> Written task
Go through the entries below and count the lines where "заказа" occurs. Give nothing but that number.

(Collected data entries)
──────────

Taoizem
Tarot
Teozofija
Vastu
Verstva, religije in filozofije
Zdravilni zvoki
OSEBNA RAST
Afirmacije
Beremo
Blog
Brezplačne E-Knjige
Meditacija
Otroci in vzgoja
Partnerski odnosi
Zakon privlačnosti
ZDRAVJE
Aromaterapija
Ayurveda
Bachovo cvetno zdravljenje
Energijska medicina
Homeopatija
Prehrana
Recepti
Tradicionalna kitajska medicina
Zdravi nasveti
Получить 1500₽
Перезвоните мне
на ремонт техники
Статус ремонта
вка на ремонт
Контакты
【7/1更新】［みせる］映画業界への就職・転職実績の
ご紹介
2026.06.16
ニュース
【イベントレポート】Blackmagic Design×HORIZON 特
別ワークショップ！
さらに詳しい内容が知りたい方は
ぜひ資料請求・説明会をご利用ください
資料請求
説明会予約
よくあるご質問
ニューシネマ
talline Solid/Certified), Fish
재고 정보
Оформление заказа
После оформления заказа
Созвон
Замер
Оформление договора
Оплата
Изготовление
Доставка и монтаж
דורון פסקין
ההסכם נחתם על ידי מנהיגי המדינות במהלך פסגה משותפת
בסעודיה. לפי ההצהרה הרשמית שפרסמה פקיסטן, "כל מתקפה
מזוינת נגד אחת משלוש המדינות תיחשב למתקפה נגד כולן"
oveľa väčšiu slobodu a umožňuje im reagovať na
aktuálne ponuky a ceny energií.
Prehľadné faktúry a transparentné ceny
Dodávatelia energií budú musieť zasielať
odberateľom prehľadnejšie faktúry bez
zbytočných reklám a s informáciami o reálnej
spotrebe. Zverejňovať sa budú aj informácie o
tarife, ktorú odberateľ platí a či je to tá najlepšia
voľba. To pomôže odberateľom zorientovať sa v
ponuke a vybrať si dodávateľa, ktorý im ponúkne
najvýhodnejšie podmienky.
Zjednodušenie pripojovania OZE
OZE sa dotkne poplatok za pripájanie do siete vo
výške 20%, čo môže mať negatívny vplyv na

──────────

> Response to this exercise
2